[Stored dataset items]
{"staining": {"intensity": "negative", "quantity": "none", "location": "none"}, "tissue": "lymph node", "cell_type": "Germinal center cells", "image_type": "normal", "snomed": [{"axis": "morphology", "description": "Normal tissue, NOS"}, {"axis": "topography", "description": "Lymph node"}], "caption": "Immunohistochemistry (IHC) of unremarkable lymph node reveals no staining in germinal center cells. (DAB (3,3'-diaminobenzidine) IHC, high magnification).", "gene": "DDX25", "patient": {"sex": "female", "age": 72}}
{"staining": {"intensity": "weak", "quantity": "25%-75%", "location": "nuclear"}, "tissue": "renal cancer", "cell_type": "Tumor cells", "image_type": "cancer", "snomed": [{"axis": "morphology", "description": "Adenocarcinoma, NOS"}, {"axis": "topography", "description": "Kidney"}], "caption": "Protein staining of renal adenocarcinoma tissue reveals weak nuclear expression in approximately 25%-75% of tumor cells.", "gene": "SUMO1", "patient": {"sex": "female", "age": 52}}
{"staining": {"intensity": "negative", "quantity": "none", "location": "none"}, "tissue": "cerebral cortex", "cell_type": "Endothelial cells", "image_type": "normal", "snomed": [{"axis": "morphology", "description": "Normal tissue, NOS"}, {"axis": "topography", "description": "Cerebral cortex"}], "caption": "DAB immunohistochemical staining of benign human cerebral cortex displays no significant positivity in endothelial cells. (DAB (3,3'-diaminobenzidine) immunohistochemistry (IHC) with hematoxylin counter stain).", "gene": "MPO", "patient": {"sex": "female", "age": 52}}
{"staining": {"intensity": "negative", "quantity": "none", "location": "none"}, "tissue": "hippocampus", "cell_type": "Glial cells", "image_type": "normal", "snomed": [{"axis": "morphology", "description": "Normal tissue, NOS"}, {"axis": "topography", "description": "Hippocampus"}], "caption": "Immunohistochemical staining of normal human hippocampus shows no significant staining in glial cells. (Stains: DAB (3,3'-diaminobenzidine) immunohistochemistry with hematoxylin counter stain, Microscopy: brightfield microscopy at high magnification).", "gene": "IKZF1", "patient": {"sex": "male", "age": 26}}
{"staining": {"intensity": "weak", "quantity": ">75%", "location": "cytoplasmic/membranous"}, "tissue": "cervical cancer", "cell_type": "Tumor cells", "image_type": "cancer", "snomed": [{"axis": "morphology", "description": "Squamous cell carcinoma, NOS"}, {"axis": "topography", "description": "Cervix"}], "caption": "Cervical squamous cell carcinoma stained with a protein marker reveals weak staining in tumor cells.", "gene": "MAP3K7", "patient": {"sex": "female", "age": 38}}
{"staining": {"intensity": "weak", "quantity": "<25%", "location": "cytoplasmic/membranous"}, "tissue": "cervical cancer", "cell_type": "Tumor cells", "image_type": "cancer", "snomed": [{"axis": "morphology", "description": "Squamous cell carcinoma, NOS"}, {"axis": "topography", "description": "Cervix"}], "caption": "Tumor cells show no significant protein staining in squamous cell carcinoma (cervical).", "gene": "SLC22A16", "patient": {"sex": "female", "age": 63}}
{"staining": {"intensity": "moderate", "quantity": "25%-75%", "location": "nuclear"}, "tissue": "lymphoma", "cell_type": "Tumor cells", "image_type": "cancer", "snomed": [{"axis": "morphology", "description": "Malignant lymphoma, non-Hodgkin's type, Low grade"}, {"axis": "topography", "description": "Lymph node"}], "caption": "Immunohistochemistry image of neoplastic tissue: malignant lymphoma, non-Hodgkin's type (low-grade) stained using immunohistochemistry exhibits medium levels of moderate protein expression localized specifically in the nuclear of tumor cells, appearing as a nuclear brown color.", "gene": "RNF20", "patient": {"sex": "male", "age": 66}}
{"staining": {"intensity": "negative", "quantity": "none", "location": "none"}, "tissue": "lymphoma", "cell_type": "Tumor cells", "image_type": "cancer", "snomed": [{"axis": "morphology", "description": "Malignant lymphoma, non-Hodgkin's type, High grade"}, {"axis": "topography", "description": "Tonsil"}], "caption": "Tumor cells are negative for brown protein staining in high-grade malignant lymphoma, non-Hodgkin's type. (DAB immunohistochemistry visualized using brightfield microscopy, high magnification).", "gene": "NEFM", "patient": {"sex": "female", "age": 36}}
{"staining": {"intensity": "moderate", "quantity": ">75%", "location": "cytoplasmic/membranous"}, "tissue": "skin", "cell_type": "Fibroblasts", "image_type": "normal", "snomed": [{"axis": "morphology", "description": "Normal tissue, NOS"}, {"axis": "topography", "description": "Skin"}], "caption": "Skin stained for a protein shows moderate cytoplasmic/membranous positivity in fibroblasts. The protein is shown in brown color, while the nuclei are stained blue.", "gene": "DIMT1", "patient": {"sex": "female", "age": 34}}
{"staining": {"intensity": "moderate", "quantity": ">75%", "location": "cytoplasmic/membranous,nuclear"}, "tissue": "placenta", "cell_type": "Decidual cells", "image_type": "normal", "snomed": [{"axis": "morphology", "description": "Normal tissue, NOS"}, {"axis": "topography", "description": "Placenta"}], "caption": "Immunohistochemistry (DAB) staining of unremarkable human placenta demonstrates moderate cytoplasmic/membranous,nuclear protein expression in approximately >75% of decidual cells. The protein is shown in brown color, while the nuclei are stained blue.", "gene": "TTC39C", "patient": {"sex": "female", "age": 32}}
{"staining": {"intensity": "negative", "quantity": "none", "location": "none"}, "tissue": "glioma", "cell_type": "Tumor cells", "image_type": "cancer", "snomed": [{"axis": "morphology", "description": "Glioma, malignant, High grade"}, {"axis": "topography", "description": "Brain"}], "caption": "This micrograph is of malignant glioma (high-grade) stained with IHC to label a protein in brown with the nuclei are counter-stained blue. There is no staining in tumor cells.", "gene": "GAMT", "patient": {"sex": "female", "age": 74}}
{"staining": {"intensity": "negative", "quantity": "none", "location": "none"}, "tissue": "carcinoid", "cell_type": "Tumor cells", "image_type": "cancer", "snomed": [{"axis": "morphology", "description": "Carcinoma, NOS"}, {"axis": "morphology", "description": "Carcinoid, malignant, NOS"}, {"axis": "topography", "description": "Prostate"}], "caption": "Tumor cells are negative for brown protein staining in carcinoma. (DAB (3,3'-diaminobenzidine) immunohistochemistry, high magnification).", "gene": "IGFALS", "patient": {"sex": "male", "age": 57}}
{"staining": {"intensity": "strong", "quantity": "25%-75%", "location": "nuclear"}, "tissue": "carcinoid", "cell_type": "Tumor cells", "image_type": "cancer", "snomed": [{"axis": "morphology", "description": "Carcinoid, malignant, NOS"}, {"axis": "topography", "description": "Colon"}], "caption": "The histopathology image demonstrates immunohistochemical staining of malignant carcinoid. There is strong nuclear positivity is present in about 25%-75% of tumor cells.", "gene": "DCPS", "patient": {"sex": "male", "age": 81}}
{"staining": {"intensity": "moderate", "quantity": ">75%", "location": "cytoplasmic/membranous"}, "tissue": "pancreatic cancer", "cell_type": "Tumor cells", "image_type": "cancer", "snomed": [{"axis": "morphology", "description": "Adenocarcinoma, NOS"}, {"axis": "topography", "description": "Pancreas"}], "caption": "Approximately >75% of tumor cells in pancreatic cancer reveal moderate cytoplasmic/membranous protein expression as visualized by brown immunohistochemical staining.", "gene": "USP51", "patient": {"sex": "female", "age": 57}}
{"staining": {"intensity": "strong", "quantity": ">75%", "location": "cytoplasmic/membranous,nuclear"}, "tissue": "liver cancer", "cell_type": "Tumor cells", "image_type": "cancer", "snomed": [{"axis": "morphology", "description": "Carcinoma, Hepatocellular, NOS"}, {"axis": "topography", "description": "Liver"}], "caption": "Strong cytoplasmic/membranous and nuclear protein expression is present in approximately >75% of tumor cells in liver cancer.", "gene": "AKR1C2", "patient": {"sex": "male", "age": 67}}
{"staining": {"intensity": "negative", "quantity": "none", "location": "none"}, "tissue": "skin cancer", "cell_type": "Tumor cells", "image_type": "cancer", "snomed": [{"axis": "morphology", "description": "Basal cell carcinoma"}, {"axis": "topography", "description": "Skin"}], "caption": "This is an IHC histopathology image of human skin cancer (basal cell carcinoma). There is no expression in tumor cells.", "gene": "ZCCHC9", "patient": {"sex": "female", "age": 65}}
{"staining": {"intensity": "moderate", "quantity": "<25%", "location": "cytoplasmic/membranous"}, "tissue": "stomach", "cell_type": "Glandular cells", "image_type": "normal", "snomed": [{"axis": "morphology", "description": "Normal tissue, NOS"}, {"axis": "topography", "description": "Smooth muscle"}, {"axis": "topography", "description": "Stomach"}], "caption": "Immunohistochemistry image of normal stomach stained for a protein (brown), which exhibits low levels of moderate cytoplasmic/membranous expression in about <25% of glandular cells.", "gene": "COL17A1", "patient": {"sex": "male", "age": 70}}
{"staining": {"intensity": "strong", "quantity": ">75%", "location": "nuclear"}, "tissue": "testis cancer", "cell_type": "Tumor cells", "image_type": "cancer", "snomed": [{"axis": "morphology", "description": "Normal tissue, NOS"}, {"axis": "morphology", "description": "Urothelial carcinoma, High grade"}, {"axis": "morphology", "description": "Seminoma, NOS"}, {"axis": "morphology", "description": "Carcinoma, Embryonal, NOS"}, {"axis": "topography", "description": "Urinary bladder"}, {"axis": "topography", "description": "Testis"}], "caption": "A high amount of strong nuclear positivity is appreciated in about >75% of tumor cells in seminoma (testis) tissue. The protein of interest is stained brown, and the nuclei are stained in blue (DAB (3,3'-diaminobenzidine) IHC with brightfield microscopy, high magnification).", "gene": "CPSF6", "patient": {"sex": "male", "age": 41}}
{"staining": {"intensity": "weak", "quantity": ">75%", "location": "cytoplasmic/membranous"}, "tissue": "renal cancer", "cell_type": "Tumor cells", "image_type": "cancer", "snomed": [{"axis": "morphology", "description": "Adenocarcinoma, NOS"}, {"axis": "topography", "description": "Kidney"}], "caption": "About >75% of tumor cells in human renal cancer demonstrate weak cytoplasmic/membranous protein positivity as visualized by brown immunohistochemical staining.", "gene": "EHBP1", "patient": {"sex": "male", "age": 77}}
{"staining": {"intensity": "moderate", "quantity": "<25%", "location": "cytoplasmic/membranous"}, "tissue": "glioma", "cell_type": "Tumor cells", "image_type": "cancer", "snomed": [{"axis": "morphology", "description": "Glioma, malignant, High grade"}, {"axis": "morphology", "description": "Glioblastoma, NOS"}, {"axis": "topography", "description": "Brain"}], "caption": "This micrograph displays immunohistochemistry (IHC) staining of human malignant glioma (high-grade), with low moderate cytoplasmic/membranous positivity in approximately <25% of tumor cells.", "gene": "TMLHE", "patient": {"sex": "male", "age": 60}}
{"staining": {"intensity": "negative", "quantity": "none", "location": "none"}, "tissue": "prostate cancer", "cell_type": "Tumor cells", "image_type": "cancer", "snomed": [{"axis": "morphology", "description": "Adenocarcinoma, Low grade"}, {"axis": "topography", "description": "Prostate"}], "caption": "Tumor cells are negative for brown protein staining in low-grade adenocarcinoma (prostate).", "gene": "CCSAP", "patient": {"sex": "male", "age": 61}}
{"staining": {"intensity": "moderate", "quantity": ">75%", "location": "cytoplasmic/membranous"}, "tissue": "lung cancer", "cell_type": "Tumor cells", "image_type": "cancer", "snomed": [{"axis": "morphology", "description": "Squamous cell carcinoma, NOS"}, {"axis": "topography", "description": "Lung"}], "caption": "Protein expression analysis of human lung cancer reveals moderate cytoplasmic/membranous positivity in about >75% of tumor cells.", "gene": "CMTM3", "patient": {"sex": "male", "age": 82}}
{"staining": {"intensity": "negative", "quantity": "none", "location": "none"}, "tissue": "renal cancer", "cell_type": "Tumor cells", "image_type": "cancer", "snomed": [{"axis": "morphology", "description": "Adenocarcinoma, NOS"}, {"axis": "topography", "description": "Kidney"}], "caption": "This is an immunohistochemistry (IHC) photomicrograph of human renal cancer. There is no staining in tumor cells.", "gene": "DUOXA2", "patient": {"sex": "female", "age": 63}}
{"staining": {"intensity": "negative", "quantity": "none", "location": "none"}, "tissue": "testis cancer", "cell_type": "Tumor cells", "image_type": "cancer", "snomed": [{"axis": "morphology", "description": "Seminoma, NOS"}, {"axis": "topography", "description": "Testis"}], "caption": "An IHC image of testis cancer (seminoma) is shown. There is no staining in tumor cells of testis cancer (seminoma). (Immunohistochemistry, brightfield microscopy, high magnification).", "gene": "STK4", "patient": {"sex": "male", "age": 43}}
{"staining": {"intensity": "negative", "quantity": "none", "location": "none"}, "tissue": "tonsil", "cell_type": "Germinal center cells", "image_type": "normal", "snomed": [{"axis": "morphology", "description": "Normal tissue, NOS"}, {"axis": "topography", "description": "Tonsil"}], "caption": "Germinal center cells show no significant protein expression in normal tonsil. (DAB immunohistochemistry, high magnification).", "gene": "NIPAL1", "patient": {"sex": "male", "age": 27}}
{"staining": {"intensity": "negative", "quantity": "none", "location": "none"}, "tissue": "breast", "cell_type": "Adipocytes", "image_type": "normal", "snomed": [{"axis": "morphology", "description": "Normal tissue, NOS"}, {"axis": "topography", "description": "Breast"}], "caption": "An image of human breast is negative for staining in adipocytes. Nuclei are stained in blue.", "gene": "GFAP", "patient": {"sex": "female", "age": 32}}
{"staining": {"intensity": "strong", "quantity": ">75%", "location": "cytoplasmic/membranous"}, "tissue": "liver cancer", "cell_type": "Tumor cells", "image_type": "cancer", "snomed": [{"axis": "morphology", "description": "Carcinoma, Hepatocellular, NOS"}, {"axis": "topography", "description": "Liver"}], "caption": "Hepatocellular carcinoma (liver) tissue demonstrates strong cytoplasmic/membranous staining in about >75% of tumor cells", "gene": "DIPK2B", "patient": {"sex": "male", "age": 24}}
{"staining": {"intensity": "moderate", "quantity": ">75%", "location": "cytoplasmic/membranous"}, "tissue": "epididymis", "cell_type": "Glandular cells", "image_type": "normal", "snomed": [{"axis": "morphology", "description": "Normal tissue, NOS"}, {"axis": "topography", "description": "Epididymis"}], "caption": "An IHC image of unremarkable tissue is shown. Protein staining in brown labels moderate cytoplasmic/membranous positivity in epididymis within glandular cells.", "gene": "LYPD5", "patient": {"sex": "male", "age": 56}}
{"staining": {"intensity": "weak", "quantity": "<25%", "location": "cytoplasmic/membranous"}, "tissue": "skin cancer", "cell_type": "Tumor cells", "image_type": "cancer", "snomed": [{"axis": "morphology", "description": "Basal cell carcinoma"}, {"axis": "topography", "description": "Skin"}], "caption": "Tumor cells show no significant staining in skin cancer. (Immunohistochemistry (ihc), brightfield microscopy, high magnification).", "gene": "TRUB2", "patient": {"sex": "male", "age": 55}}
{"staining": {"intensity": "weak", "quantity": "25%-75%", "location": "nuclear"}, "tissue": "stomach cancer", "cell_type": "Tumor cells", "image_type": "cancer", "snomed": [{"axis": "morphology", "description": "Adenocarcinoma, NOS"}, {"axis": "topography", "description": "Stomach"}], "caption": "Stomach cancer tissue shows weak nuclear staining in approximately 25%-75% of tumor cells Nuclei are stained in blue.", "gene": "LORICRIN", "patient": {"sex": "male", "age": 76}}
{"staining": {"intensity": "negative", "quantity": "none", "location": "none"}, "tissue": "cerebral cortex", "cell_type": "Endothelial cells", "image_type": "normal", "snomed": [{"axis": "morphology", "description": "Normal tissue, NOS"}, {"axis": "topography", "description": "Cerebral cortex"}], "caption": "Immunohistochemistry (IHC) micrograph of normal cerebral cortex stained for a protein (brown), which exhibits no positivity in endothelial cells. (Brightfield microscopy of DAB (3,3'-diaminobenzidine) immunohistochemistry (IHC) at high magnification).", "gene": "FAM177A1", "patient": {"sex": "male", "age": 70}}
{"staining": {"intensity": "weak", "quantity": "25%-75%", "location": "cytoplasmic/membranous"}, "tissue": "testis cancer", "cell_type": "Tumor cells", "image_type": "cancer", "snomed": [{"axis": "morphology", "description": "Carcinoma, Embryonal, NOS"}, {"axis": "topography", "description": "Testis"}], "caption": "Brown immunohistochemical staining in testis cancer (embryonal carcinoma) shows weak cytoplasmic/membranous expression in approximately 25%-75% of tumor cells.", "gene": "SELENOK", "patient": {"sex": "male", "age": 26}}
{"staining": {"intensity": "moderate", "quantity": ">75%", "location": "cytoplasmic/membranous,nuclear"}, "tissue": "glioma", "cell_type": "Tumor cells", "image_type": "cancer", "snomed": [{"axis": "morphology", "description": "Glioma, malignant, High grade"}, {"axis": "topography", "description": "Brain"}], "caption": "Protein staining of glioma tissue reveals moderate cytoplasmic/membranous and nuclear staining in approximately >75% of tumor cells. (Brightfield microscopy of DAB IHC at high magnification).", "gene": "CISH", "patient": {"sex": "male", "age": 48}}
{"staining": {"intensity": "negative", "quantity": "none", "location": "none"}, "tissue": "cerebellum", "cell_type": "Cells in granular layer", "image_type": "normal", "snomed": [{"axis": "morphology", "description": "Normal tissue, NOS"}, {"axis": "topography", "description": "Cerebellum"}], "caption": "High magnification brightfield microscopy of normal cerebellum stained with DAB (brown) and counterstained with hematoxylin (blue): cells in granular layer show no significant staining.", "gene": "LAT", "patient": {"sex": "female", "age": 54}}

- _Task brief_:
Of the entries above, repeat exactly the lines between the line with "image of unremarkable" and the line with "cancer tissue shows", inclusive, and no others.

- _The answer_:
{"staining": {"intensity": "moderate", "quantity": ">75%", "location": "cytoplasmic/membranous"}, "tissue": "epididymis", "cell_type": "Glandular cells", "image_type": "normal", "snomed": [{"axis": "morphology", "description": "Normal tissue, NOS"}, {"axis": "topography", "description": "Epididymis"}], "caption": "An IHC image of unremarkable tissue is shown. Protein staining in brown labels moderate cytoplasmic/membranous positivity in epididymis within glandular cells.", "gene": "LYPD5", "patient": {"sex": "male", "age": 56}}
{"staining": {"intensity": "weak", "quantity": "<25%", "location": "cytoplasmic/membranous"}, "tissue": "skin cancer", "cell_type": "Tumor cells", "image_type": "cancer", "snomed": [{"axis": "morphology", "description": "Basal cell carcinoma"}, {"axis": "topography", "description": "Skin"}], "caption": "Tumor cells show no significant staining in skin cancer. (Immunohistochemistry (ihc), brightfield microscopy, high magnification).", "gene": "TRUB2", "patient": {"sex": "male", "age": 55}}
{"staining": {"intensity": "weak", "quantity": "25%-75%", "location": "nuclear"}, "tissue": "stomach cancer", "cell_type": "Tumor cells", "image_type": "cancer", "snomed": [{"axis": "morphology", "description": "Adenocarcinoma, NOS"}, {"axis": "topography", "description": "Stomach"}], "caption": "Stomach cancer tissue shows weak nuclear staining in approximately 25%-75% of tumor cells Nuclei are stained in blue.", "gene": "LORICRIN", "patient": {"sex": "male", "age": 76}}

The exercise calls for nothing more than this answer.